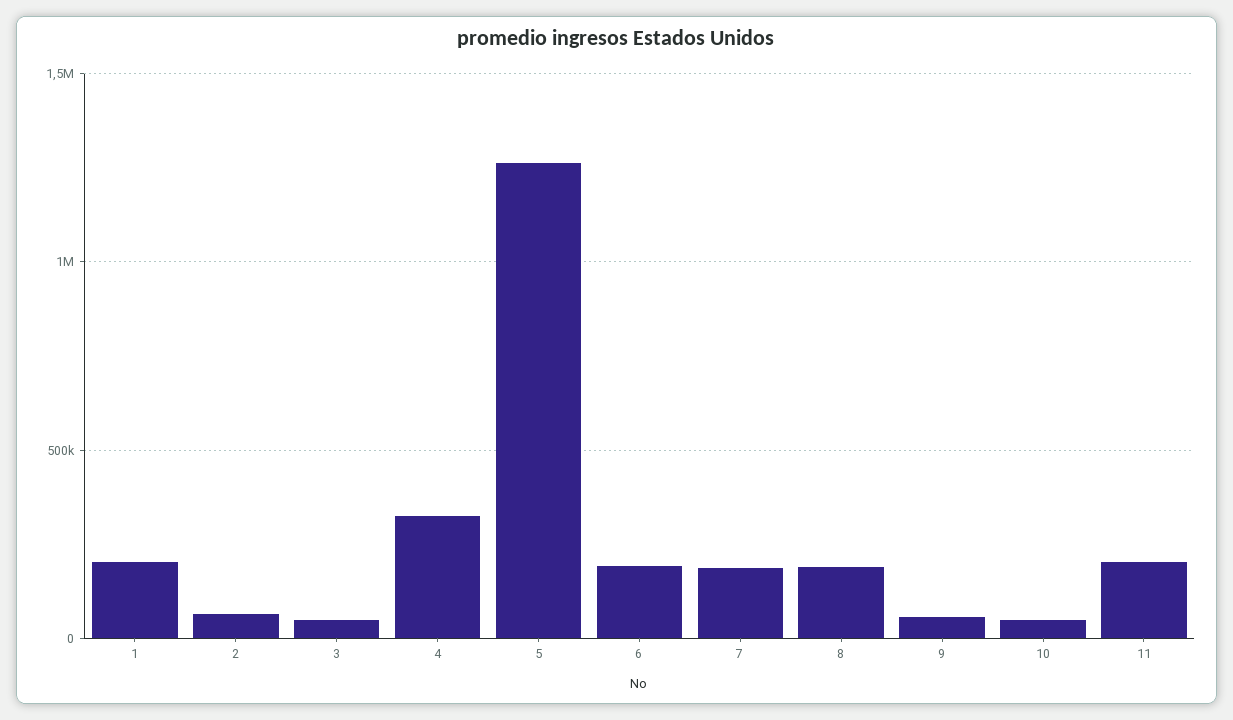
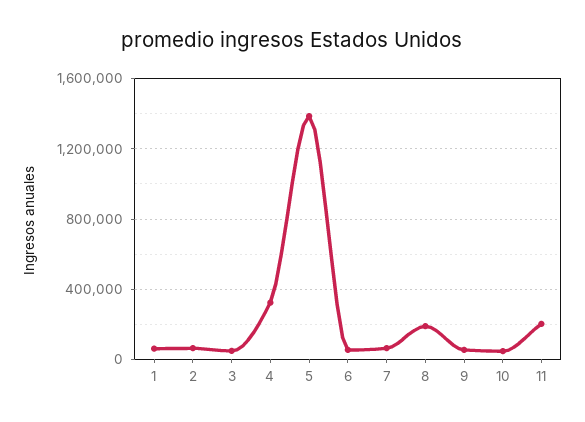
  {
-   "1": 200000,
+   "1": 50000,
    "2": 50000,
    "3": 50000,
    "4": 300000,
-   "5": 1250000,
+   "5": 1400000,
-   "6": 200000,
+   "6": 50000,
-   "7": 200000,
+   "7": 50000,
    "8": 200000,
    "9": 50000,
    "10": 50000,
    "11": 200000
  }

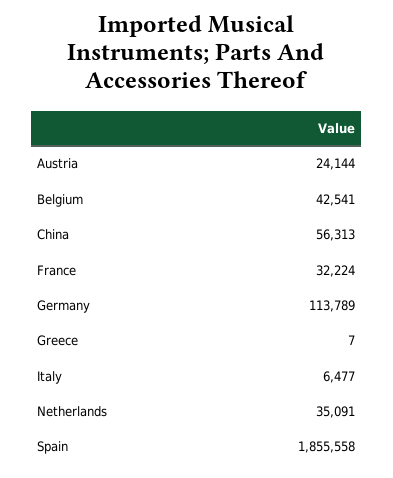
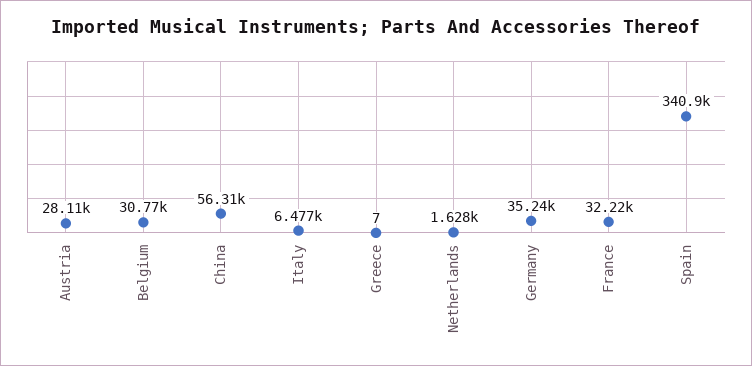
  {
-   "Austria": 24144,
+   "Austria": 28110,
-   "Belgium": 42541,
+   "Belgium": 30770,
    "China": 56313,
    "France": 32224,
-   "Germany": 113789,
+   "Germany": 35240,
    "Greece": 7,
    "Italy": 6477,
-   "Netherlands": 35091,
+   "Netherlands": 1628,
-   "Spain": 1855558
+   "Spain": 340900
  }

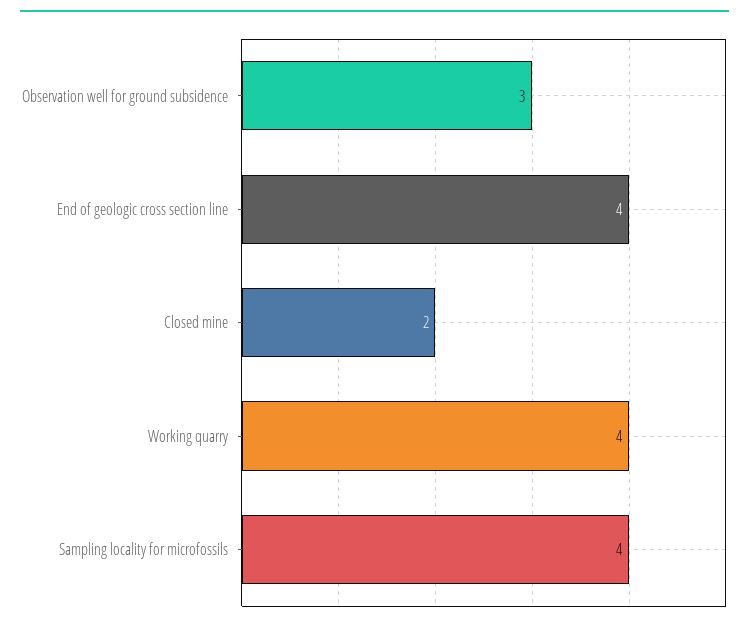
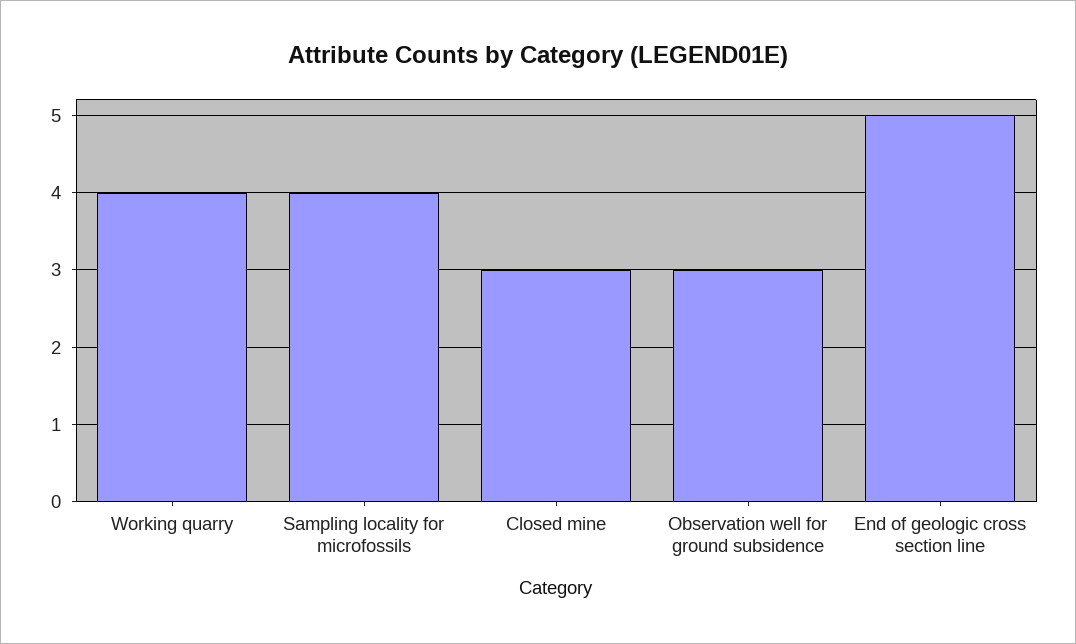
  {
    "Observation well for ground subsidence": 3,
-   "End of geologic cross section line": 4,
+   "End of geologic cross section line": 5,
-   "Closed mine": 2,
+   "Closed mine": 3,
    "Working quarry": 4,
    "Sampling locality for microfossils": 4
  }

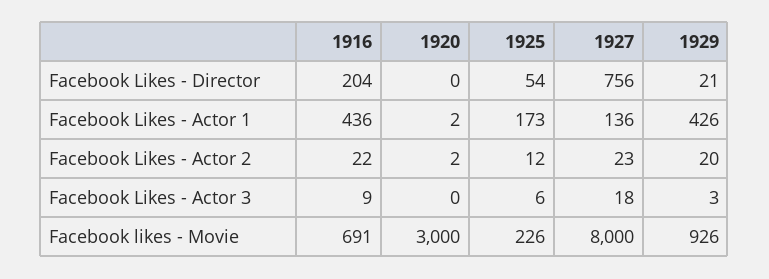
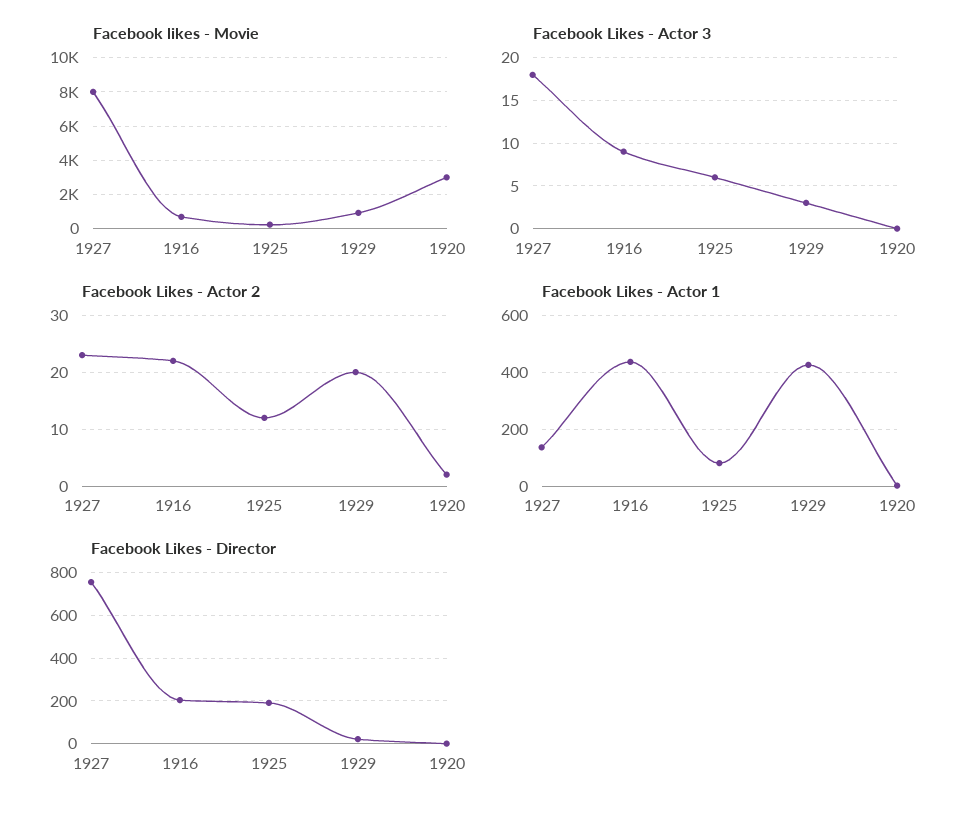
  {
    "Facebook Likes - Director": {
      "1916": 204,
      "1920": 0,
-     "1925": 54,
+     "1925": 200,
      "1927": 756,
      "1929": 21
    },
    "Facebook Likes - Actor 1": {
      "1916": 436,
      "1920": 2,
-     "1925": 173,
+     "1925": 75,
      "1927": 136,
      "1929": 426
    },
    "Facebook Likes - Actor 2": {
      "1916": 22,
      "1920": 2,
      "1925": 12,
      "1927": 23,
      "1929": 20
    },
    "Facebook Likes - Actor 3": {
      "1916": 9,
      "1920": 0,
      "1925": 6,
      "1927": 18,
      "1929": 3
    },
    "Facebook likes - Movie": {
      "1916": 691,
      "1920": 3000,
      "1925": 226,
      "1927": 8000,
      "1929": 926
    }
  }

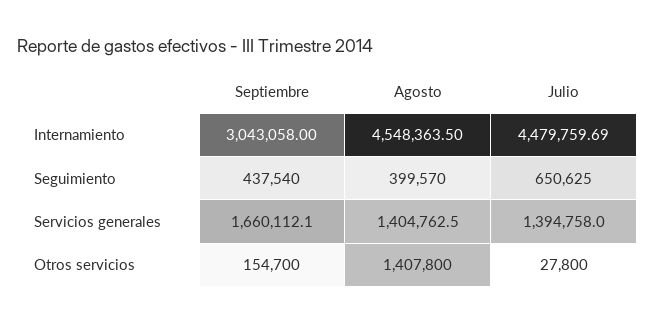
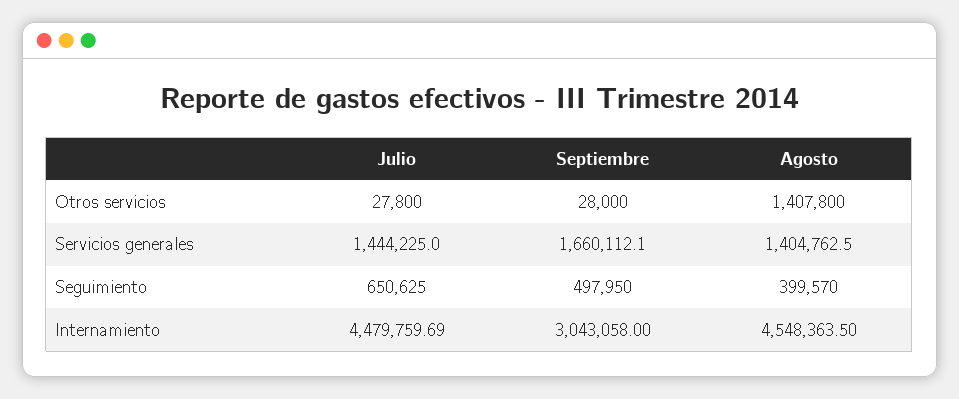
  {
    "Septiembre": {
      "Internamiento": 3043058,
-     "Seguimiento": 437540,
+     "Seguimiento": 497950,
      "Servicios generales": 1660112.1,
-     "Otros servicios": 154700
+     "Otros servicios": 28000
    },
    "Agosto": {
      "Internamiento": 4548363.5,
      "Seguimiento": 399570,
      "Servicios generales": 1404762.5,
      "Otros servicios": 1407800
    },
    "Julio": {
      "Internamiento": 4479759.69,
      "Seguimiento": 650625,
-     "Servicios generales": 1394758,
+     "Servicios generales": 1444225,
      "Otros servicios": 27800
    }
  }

○ ○ ○ ○

(Task goal): Which lines of the material contain "Actor"? List them.

(Output for this exercise):
    "Facebook Likes - Actor 1": {
    "Facebook Likes - Actor 2": {
    "Facebook Likes - Actor 3": {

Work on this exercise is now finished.